═══ Recorded information ═══

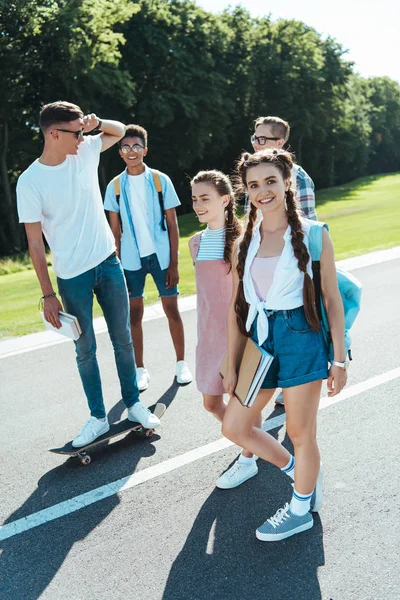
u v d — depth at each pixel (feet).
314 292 8.67
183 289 27.35
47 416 14.96
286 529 9.57
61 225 11.87
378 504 10.36
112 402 15.58
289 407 9.00
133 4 96.27
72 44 83.71
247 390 8.89
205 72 113.60
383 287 25.45
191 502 10.89
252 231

═══

• _Exercise instructions_
Nothing but the lines from the one holding "289 407 9.00" to the end of the entries should be output, each exactly as it appears.

• _Solution to this exercise_
289 407 9.00
133 4 96.27
72 44 83.71
247 390 8.89
205 72 113.60
383 287 25.45
191 502 10.89
252 231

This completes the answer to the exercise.